De bewezen geachte feiten zijn volgens de wet strafbaar. Het bestaan van een rechtvaardigingsgrond is niet aannemelijk geworden.
6. De strafbaarheid van verdachte.
Er is geen omstandigheid aannemelijk geworden die de strafbaarheid van verdachte uitsluit. Verdachte is dan ook strafbaar.
7. Motivering van de straf en maatregel.
De hierna te noemen strafoplegging is in overeenstemming met de ernst van het bewezen geachte, de omstandigheden waaronder dit is begaan en de persoon en de draagkracht van verdachte, zoals van een en ander ter terechtzitting is gebleken.
De rechtbank overweegt voorts het volgende. Verdachte heeft vijfenhalf jaar geleden ternauwernood een bomaanslag overleefd. De dader is tot op heden nog niet gevonden. Het motief is onbekend en daarmee de kans op herhaling nog altijd denkbaar. Verdachte leeft daardoor nog steeds in angst en onzekerheid. Begrijpelijk is het dat verdachte iedere spoor van bewijs, hoe klein ook, omarmt en daar verdenkingen en beschuldigingen op baseert. Het staat verdachte vanzelfsprekend vrij om zulke gedachten te koesteren. Verdachte gaat evenwel te ver daar waar hij iemand publiekelijk beschuldigt. [Geleadeerde] is door uitlatingen van verdachte geschaad in zijn goede eer en naam. De primaire strafdoeleinden in de onderhavige strafzaak zijn normstelling en het voorkomen van herhaling van dit soort feiten. De rechtbank zal daarom een voorwaardelijke geldboete opleggen.
Ten aanzien van de benadeelde partij en de schadevergoedingsmaatregel.
Uit het onderzoek ter terechtzitting is gebleken dat een deel van de vordering van de benadeelde partij [geleadeerde], van zo eenvoudige aard is dat zij zich leent voor de behandeling in dit strafgeding. Tevens is komen vast te staan dat de benadeelde partij als gevolg van de hiervoor bewezen geachte feiten, rechtstreeks schade heeft geleden. De rechtbank waardeert deze naar redelijkheid en billijkheid op een bedrag van fl. 5000,00 (vijfduizend gulden), zijnde fl. 2500,00 (vijfentwintighonderd gulden) aan rechtsbijstandkosten en fl. 2500,00 (vijfentwintighonderd gulden) bij wijze voorschot aan immateriële schadevergoeding. De vordering kan dan ook tot dat bedrag worden toegewezen.
Voorts dient de verdachte te worden veroordeeld in de kosten die de benadeelde partij heeft gemaakt en ten behoeve van de tenuitvoerlegging van deze uitspraak nog zal maken.

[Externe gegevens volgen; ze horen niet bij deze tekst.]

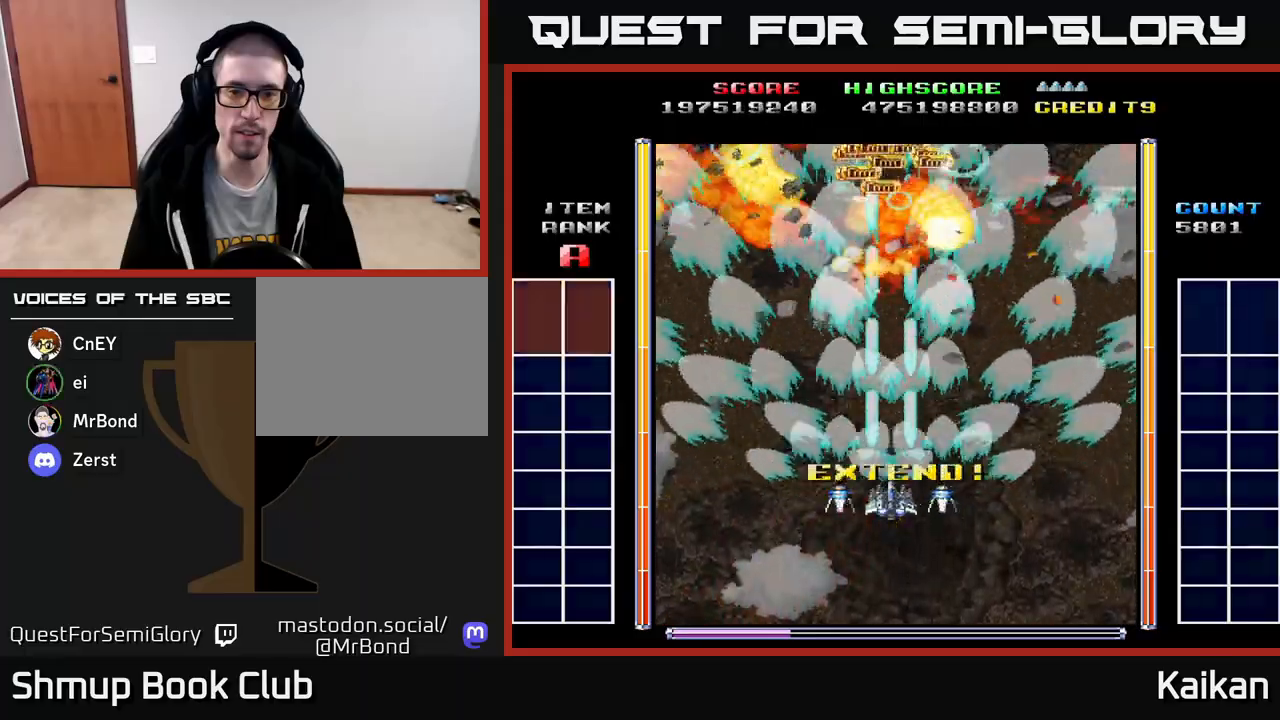
{"buttons": [], "left_stick": "center", "events": [[233, "A", "up"]]}
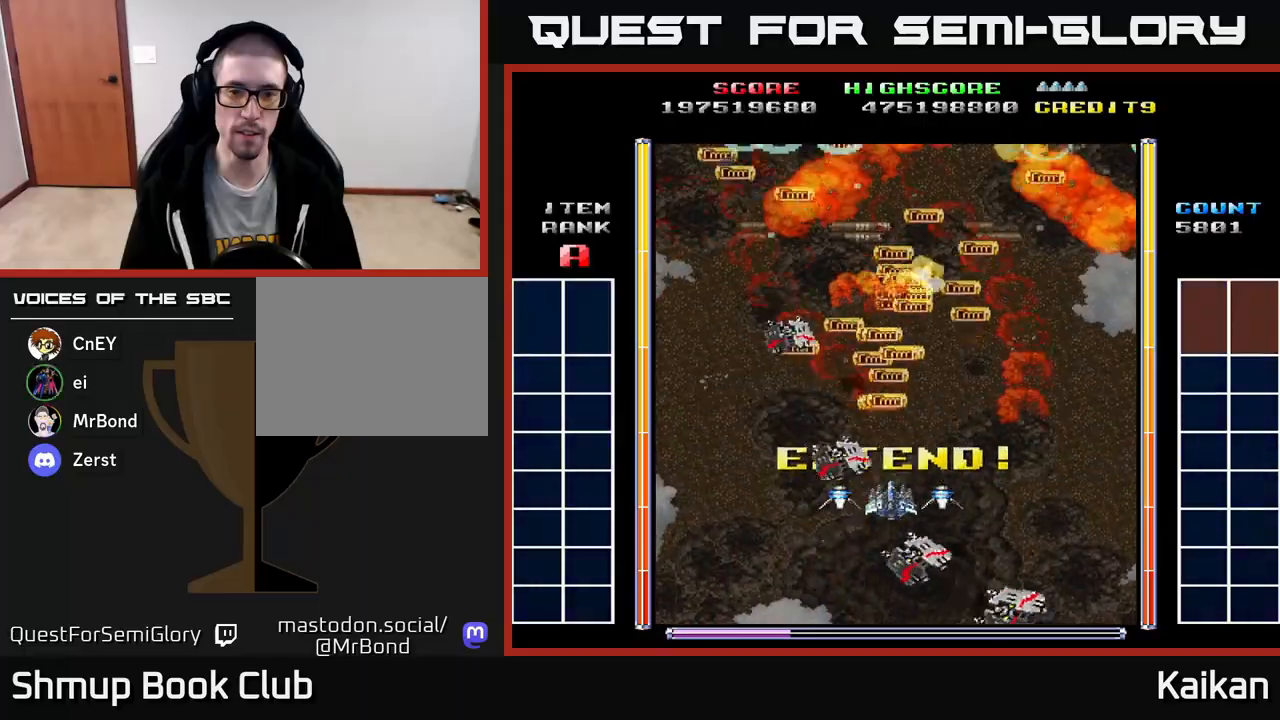
{"buttons": [], "left_stick": "center", "events": []}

Het overige deel van de vordering van de benadeelde partij [geleadeerde] voornoemd is niet zo eenvoudig van aard dat dit zich leent voor behandeling in dit strafgeding. Gelet hierop zal de rechtbank bepalen dat de benadeelde partij in dat deel van de vordering niet-ontvankelijk is. De benadeelde partij kan dat deel van de vordering slechts bij de burgerlijke rechter aanbrengen.
In het belang van [geleadeerde] voornoemd wordt, als extra waarborg voor betaling aan laatstgenoemde, de maatregel van artikel 36f van het Wetboek van Strafrecht aan verdachte opgelegd.
8. Toepasselijke wettelijke voorschriften.
De op te leggen straf en maatregel zijn gegrond op de artikelen 14a, 14b, 14c, 36f, 57 en 261 van het Wetboek van Strafrecht.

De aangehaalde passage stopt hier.